According to survivors, sexual abuse at the institution was rampant and came from both staff and their fellow residents. Many punishments that residents recall were in fact forms of sexual abuse. These punishments included residents being forced to line up naked and play with their genitals in front of staff and other residents, being forced to lay naked on the floor with their face in another resident’s buttocks and male residents having string tied around their genitals as punishment for wetting the bed. Many of these abusive forms of punishment were corroborated by the accounts of multiple survivors. 


Routine practices carried out at the Huronia Regional Centre likely hid evidence of sexual abuse. Many female residents received injections of the contraceptive DepoProvera, which had not been approved for general use at the time. Others were prescribed birth control pills. According to Doctor Donald Zarfas, these medications were used both as contraceptives and to stop residents from experiencing their periods. In addition to prescribing birth control, there is some evidence that sterilizations may have been carried out in facilities like Huronia, despite the lack of compulsory sterilization legislation in Ontario. 

Evidence suggests that venereal disease was a major problem at the Huronia Regional Centre, but staff were instructed to hide this information from the parents of residents who became infected with sexually transmitted diseases. The class action lawsuit allowed residents to obtain their medical records (often heavily redacted) and many survivors and their families discovered that they had been prescribed multiple doses of antibiotics for which there was no diagnosis or reason entered into the file. 


There is extensive evidence of widespread and extreme physical abuse occurring at the Huronia Regional Centre. Cruel and unusual punishments, such as cold tubbing, where residents would be submerged in freezing water for minor offenses, continued at least into the 1980s. In the early 1990s, a number of HRC survivors came forward to report abuse that they had experienced in the 1940s and 1950s. One of them reported that he had been placed in a cold tub as a child. A metal bed frame had then been placed over the tub and sat on, so that he could not get out of the water. In 1980, a woman was caught stealing cigarettes and given a cold tub as punishment. After this she was returned to bed and told that if she got up again she would be given a shot. This resident was seriously bruised while being forced into the tub and a report that followed the incident discouraged the use of cold tubbing, but did not outright bar the punishment. 


In 1976, a twenty-two year old woman with a traumatic brain injury and epilepsy returned home after spending over fifteen years in different institutions, including the Huronia Regional Centre. When “Cheryl,” as a newspaper story referred to her, was released from the HRC, she was missing six front teeth, her back was covered in what looked like knife slashes and she had a cigarette burn on her buttocks. Cheryl’s mother stated that she had regressed during her time at Huronia and could no longer count to twenty-five or recite the alphabet. She “clammed right up” when asked about how she received the scars on her back.

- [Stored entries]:
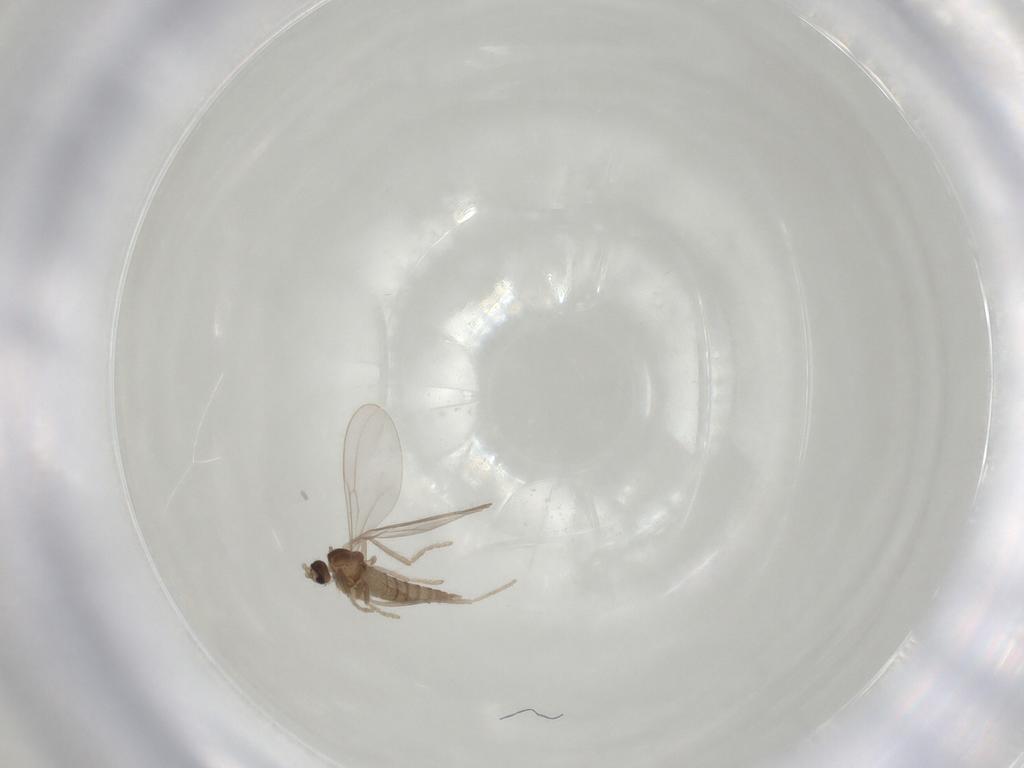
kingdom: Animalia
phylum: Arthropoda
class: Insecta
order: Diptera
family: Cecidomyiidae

--

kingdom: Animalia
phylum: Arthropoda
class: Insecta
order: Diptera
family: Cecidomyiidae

- [EXERCISE]: Retype the passage of the Huronia Regional Centre text between "Routine practices carried" and "legislation in Ontario.", inclusive.

- [THE COMPLETED TASK]:
Routine practices carried out at the Huronia Regional Centre likely hid evidence of sexual abuse. Many female residents received injections of the contraceptive DepoProvera, which had not been approved for general use at the time. Others were prescribed birth control pills. According to Doctor Donald Zarfas, these medications were used both as contraceptives and to stop residents from experiencing their periods. In addition to prescribing birth control, there is some evidence that sterilizations may have been carried out in facilities like Huronia, despite the lack of compulsory sterilization legislation in Ontario.